The disagreeme­nt turned physical and Campbell-Anderson, 24, allegedly stabbed Jaccis.

“And then I just heard screaming and that’s it,” the 13-year-old neighbor said. “The last time I really saw her was on the ground.”

Medics took Jaccis to a nearby hospital, but she could not be saved.

A cop quickly nabbed Campbell-Anderson near the Chelsea Ave. crime scene. Police said the victim and suspect knew each other, but did not provide details on the nature of their relationsh­ip.

When he was 18, Campbell-Anderson was sentenced to six years in prison after he spent most of his childhood in foster care, according to an online profile. His crime was not specified. When he was released, a friend suggested he sign up for the Stanley M. Isaacs Neighborho­od Center, an Upper East Side nonprofit dedicated to assisting low-income and at-risk New Yorkers, according to a video posted to the organizati­on’s YouTube page in October.

“I had just turned 18 and I did something I regret still to this day,” Campbell-Anderson said. “I’m still learning to forgive myself.”

After Campbell-Anderson completed the Isaacs Center’s career-readiness training, award-winning chef, author and TV personalit­y Joseph “JJ” Johnson offered him a prep cook job at his successful Harlem restaurant FIELDTRIP. Johnson, winner of Bravo’s “Rocco’s Dinner Party,” has been named one of the 450 brightest stars in the country by Forbes.

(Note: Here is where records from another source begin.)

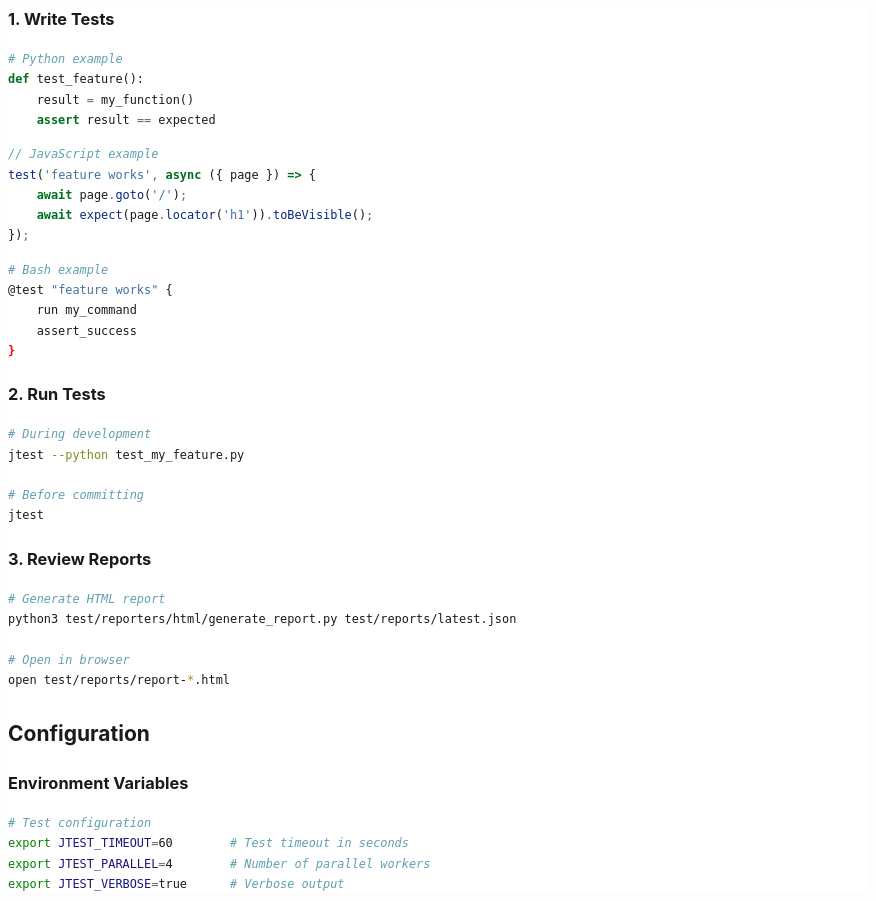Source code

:### 1. Write Tests

```python
# Python example
def test_feature():
    result = my_function()
    assert result == expected
```

```javascript
// JavaScript example
test('feature works', async ({ page }) => {
    await page.goto('/');
    await expect(page.locator('h1')).toBeVisible();
});
```

```bash
# Bash example
@test "feature works" {
    run my_command
    assert_success
}
```

### 2. Run Tests

```bash
# During development
jtest --python test_my_feature.py

# Before committing
jtest
```

### 3. Review Reports

```bash
# Generate HTML report
python3 test/reporters/html/generate_report.py test/reports/latest.json

# Open in browser
open test/reports/report-*.html
```

## Configuration

### Environment Variables

```bash
# Test configuration
export JTEST_TIMEOUT=60        # Test timeout in seconds
export JTEST_PARALLEL=4        # Number of parallel workers
export JTEST_VERBOSE=true      # Verbose output
```
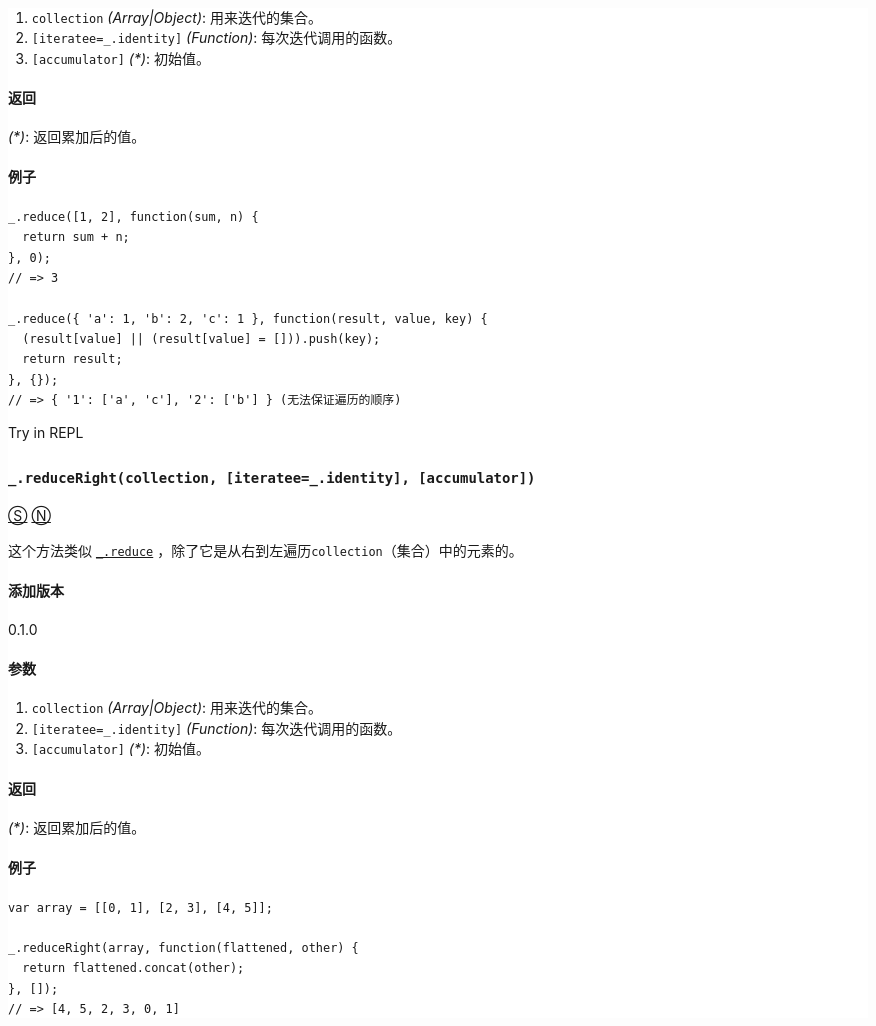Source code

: 1. `collection` *(Array|Object)*: 用来迭代的集合。
2. `[iteratee=_.identity]` *(Function)*: 每次迭代调用的函数。
3. `[accumulator]` *(\*)*: 初始值。

#### 返回

*(\*)*: 返回累加后的值。

#### 例子

```
_.reduce([1, 2], function(sum, n) {
  return sum + n;
}, 0);
// => 3
 
_.reduce({ 'a': 1, 'b': 2, 'c': 1 }, function(result, value, key) {
  (result[value] || (result[value] = [])).push(key);
  return result;
}, {});
// => { '1': ['a', 'c'], '2': ['b'] } (无法保证遍历的顺序)
```

Try in REPL

### `_.reduceRight(collection, [iteratee=_.identity], [accumulator])`

[Ⓢ](https://github.com/lodash/lodash/blob/4.16.1/lodash.js#L9570) [Ⓝ](https://www.npmjs.com/package/lodash.reduceright)

这个方法类似 [`_.reduce`](https://www.lodashjs.com/docs/latest#reduce) ，除了它是从右到左遍历`collection`（集合）中的元素的。

#### 添加版本

0.1.0

#### 参数

1. `collection` *(Array|Object)*: 用来迭代的集合。
2. `[iteratee=_.identity]` *(Function)*: 每次迭代调用的函数。
3. `[accumulator]` *(\*)*: 初始值。

#### 返回

*(\*)*: 返回累加后的值。

#### 例子

```
var array = [[0, 1], [2, 3], [4, 5]];
 
_.reduceRight(array, function(flattened, other) {
  return flattened.concat(other);
}, []);
// => [4, 5, 2, 3, 0, 1]
```
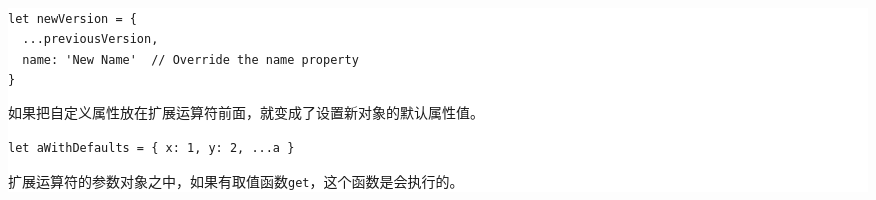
 ```
let newVersion = {
  ...previousVersion,
  name: 'New Name'  // Override the name property
}
```
如果把自定义属性放在扩展运算符前面，就变成了设置新对象的默认属性值。
```
let aWithDefaults = { x: 1, y: 2, ...a }
```
扩展运算符的参数对象之中，如果有取值函数`get`，这个函数是会执行的。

“You could tell that he really wanted to work for FIELDTRIP,” Johnson said in the since-deleted video. “You could see the joy to be around food and there was just something truly special about him.”

Johnson mentored Campbell-Anderson, and the aspiring chef was quickly promoted to line cook.

“He always was working hard, he was always fighting through,” Johnson says in the video. “He was always trying to work it out.”

Campbell-Anderson, whose home address is listed as the Greenpoint YMCA in Brooklyn, faces murder charges and was awaiting arraignmen­t in Suffolk County Criminal Court in Islip on Sunday.

Jaccis and her brother moved to Long Island from Haiti about five years ago.

“Fun, happy, joy,” the neighbor recalled. “She was just amazing.”